_Task brief_
Retyping each entry exactly is the whole task.

_Stored items_
--- START ---
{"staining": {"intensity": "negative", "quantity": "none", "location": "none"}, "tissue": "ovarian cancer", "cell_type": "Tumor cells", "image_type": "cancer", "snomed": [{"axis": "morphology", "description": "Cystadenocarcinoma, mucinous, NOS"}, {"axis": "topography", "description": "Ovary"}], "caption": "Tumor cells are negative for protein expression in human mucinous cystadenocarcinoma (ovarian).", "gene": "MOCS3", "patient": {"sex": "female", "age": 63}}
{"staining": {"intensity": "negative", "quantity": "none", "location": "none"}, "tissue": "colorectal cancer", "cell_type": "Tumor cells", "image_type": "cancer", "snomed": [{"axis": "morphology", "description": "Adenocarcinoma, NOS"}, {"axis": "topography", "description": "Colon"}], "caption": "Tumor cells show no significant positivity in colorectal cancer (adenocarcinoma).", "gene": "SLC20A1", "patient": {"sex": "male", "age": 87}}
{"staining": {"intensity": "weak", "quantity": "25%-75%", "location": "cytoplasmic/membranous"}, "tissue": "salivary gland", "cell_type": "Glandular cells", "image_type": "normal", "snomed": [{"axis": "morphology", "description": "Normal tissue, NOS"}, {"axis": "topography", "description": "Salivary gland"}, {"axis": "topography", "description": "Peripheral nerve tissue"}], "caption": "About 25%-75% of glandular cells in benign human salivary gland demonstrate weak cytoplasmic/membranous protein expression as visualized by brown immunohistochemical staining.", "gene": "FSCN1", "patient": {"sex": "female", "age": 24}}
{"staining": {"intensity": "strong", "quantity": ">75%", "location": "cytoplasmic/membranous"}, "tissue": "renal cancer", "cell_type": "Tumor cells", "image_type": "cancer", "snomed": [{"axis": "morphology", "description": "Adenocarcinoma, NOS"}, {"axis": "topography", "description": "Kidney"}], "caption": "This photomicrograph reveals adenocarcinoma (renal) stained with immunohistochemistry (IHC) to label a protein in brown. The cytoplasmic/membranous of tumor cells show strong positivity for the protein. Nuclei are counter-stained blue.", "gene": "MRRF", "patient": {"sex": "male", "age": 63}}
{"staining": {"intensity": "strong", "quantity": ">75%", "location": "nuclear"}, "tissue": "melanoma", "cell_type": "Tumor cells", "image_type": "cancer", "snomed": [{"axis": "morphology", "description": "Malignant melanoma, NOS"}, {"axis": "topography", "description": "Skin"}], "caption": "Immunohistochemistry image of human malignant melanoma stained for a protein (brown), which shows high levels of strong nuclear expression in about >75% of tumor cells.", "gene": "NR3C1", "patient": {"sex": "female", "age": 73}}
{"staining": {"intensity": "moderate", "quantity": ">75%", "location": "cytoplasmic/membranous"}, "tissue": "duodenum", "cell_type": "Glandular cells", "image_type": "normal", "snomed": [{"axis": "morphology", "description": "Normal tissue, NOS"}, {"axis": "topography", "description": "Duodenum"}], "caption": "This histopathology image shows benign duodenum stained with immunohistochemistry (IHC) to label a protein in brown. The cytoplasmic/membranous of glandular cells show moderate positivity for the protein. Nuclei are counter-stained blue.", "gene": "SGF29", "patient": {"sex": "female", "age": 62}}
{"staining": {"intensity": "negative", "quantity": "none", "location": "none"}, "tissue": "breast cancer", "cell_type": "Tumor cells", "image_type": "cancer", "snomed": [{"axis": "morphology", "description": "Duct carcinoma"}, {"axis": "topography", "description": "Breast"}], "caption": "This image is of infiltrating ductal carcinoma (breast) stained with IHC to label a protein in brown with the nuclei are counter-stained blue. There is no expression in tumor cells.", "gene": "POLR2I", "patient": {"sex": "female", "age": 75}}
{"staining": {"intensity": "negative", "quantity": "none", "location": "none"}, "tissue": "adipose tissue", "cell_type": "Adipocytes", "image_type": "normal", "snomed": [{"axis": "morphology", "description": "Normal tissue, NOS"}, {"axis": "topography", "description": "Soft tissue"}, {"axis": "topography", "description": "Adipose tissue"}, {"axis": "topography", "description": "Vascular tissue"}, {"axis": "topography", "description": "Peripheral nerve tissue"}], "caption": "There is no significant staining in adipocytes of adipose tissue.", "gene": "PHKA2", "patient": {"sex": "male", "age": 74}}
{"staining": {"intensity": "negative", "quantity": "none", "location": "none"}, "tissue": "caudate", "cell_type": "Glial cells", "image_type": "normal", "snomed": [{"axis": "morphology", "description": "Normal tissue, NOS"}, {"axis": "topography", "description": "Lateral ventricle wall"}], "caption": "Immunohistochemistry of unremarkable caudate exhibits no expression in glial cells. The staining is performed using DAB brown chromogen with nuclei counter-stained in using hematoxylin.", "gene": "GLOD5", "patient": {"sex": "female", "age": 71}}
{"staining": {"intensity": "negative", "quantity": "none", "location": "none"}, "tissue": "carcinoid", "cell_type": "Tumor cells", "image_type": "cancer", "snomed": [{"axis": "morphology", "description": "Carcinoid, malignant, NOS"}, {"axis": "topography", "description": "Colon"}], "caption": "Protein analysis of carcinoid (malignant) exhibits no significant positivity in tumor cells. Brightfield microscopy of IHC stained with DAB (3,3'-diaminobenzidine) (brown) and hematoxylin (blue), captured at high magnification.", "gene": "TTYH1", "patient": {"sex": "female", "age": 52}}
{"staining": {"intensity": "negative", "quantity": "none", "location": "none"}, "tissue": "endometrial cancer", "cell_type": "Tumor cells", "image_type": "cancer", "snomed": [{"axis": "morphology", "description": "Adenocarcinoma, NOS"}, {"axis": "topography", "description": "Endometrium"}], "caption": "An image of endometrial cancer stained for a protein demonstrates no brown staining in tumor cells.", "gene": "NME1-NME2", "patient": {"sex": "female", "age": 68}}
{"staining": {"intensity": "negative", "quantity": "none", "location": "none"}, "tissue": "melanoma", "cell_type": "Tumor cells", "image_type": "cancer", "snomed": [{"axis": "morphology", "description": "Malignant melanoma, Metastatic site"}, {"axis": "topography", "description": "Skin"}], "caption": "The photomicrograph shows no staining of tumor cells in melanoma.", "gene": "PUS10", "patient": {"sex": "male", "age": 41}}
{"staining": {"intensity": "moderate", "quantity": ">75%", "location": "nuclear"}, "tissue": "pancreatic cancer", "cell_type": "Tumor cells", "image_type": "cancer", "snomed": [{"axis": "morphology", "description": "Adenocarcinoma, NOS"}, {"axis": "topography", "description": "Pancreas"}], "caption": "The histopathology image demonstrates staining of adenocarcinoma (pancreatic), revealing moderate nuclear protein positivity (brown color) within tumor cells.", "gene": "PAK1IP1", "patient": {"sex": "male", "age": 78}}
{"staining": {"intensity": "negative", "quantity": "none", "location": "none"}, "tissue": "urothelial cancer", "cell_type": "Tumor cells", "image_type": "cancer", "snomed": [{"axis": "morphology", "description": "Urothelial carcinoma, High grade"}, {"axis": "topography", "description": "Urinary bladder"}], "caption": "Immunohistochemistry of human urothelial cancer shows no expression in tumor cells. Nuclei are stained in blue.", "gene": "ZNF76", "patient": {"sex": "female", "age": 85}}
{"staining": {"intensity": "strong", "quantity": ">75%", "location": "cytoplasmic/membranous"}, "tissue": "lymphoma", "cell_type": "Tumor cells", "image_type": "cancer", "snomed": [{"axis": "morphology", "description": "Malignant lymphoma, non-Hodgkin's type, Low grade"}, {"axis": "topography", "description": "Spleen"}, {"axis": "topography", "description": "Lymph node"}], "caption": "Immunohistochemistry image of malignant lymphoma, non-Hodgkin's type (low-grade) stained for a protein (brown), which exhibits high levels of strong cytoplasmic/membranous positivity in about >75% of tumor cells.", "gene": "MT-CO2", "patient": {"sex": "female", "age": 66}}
--- END ---
_Written solution_
{"staining": {"intensity": "negative", "quantity": "none", "location": "none"}, "tissue": "ovarian cancer", "cell_type": "Tumor cells", "image_type": "cancer", "snomed": [{"axis": "morphology", "description": "Cystadenocarcinoma, mucinous, NOS"}, {"axis": "topography", "description": "Ovary"}], "caption": "Tumor cells are negative for protein expression in human mucinous cystadenocarcinoma (ovarian).", "gene": "MOCS3", "patient": {"sex": "female", "age": 63}}
{"staining": {"intensity": "negative", "quantity": "none", "location": "none"}, "tissue": "colorectal cancer", "cell_type": "Tumor cells", "image_type": "cancer", "snomed": [{"axis": "morphology", "description": "Adenocarcinoma, NOS"}, {"axis": "topography", "description": "Colon"}], "caption": "Tumor cells show no significant positivity in colorectal cancer (adenocarcinoma).", "gene": "SLC20A1", "patient": {"sex": "male", "age": 87}}
{"staining": {"intensity": "weak", "quantity": "25%-75%", "location": "cytoplasmic/membranous"}, "tissue": "salivary gland", "cell_type": "Glandular cells", "image_type": "normal", "snomed": [{"axis": "morphology", "description": "Normal tissue, NOS"}, {"axis": "topography", "description": "Salivary gland"}, {"axis": "topography", "description": "Peripheral nerve tissue"}], "caption": "About 25%-75% of glandular cells in benign human salivary gland demonstrate weak cytoplasmic/membranous protein expression as visualized by brown immunohistochemical staining.", "gene": "FSCN1", "patient": {"sex": "female", "age": 24}}
{"staining": {"intensity": "strong", "quantity": ">75%", "location": "cytoplasmic/membranous"}, "tissue": "renal cancer", "cell_type": "Tumor cells", "image_type": "cancer", "snomed": [{"axis": "morphology", "description": "Adenocarcinoma, NOS"}, {"axis": "topography", "description": "Kidney"}], "caption": "This photomicrograph reveals adenocarcinoma (renal) stained with immunohistochemistry (IHC) to label a protein in brown. The cytoplasmic/membranous of tumor cells show strong positivity for the protein. Nuclei are counter-stained blue.", "gene": "MRRF", "patient": {"sex": "male", "age": 63}}
{"staining": {"intensity": "strong", "quantity": ">75%", "location": "nuclear"}, "tissue": "melanoma", "cell_type": "Tumor cells", "image_type": "cancer", "snomed": [{"axis": "morphology", "description": "Malignant melanoma, NOS"}, {"axis": "topography", "description": "Skin"}], "caption": "Immunohistochemistry image of human malignant melanoma stained for a protein (brown), which shows high levels of strong nuclear expression in about >75% of tumor cells.", "gene": "NR3C1", "patient": {"sex": "female", "age": 73}}
{"staining": {"intensity": "moderate", "quantity": ">75%", "location": "cytoplasmic/membranous"}, "tissue": "duodenum", "cell_type": "Glandular cells", "image_type": "normal", "snomed": [{"axis": "morphology", "description": "Normal tissue, NOS"}, {"axis": "topography", "description": "Duodenum"}], "caption": "This histopathology image shows benign duodenum stained with immunohistochemistry (IHC) to label a protein in brown. The cytoplasmic/membranous of glandular cells show moderate positivity for the protein. Nuclei are counter-stained blue.", "gene": "SGF29", "patient": {"sex": "female", "age": 62}}
{"staining": {"intensity": "negative", "quantity": "none", "location": "none"}, "tissue": "breast cancer", "cell_type": "Tumor cells", "image_type": "cancer", "snomed": [{"axis": "morphology", "description": "Duct carcinoma"}, {"axis": "topography", "description": "Breast"}], "caption": "This image is of infiltrating ductal carcinoma (breast) stained with IHC to label a protein in brown with the nuclei are counter-stained blue. There is no expression in tumor cells.", "gene": "POLR2I", "patient": {"sex": "female", "age": 75}}
{"staining": {"intensity": "negative", "quantity": "none", "location": "none"}, "tissue": "adipose tissue", "cell_type": "Adipocytes", "image_type": "normal", "snomed": [{"axis": "morphology", "description": "Normal tissue, NOS"}, {"axis": "topography", "description": "Soft tissue"}, {"axis": "topography", "description": "Adipose tissue"}, {"axis": "topography", "description": "Vascular tissue"}, {"axis": "topography", "description": "Peripheral nerve tissue"}], "caption": "There is no significant staining in adipocytes of adipose tissue.", "gene": "PHKA2", "patient": {"sex": "male", "age": 74}}
{"staining": {"intensity": "negative", "quantity": "none", "location": "none"}, "tissue": "caudate", "cell_type": "Glial cells", "image_type": "normal", "snomed": [{"axis": "morphology", "description": "Normal tissue, NOS"}, {"axis": "topography", "description": "Lateral ventricle wall"}], "caption": "Immunohistochemistry of unremarkable caudate exhibits no expression in glial cells. The staining is performed using DAB brown chromogen with nuclei counter-stained in using hematoxylin.", "gene": "GLOD5", "patient": {"sex": "female", "age": 71}}
{"staining": {"intensity": "negative", "quantity": "none", "location": "none"}, "tissue": "carcinoid", "cell_type": "Tumor cells", "image_type": "cancer", "snomed": [{"axis": "morphology", "description": "Carcinoid, malignant, NOS"}, {"axis": "topography", "description": "Colon"}], "caption": "Protein analysis of carcinoid (malignant) exhibits no significant positivity in tumor cells. Brightfield microscopy of IHC stained with DAB (3,3'-diaminobenzidine) (brown) and hematoxylin (blue), captured at high magnification.", "gene": "TTYH1", "patient": {"sex": "female", "age": 52}}
{"staining": {"intensity": "negative", "quantity": "none", "location": "none"}, "tissue": "endometrial cancer", "cell_type": "Tumor cells", "image_type": "cancer", "snomed": [{"axis": "morphology", "description": "Adenocarcinoma, NOS"}, {"axis": "topography", "description": "Endometrium"}], "caption": "An image of endometrial cancer stained for a protein demonstrates no brown staining in tumor cells.", "gene": "NME1-NME2", "patient": {"sex": "female", "age": 68}}
{"staining": {"intensity": "negative", "quantity": "none", "location": "none"}, "tissue": "melanoma", "cell_type": "Tumor cells", "image_type": "cancer", "snomed": [{"axis": "morphology", "description": "Malignant melanoma, Metastatic site"}, {"axis": "topography", "description": "Skin"}], "caption": "The photomicrograph shows no staining of tumor cells in melanoma.", "gene": "PUS10", "patient": {"sex": "male", "age": 41}}
{"staining": {"intensity": "moderate", "quantity": ">75%", "location": "nuclear"}, "tissue": "pancreatic cancer", "cell_type": "Tumor cells", "image_type": "cancer", "snomed": [{"axis": "morphology", "description": "Adenocarcinoma, NOS"}, {"axis": "topography", "description": "Pancreas"}], "caption": "The histopathology image demonstrates staining of adenocarcinoma (pancreatic), revealing moderate nuclear protein positivity (brown color) within tumor cells.", "gene": "PAK1IP1", "patient": {"sex": "male", "age": 78}}
{"staining": {"intensity": "negative", "quantity": "none", "location": "none"}, "tissue": "urothelial cancer", "cell_type": "Tumor cells", "image_type": "cancer", "snomed": [{"axis": "morphology", "description": "Urothelial carcinoma, High grade"}, {"axis": "topography", "description": "Urinary bladder"}], "caption": "Immunohistochemistry of human urothelial cancer shows no expression in tumor cells. Nuclei are stained in blue.", "gene": "ZNF76", "patient": {"sex": "female", "age": 85}}
{"staining": {"intensity": "strong", "quantity": ">75%", "location": "cytoplasmic/membranous"}, "tissue": "lymphoma", "cell_type": "Tumor cells", "image_type": "cancer", "snomed": [{"axis": "morphology", "description": "Malignant lymphoma, non-Hodgkin's type, Low grade"}, {"axis": "topography", "description": "Spleen"}, {"axis": "topography", "description": "Lymph node"}], "caption": "Immunohistochemistry image of malignant lymphoma, non-Hodgkin's type (low-grade) stained for a protein (brown), which exhibits high levels of strong cytoplasmic/membranous positivity in about >75% of tumor cells.", "gene": "MT-CO2", "patient": {"sex": "female", "age": 66}}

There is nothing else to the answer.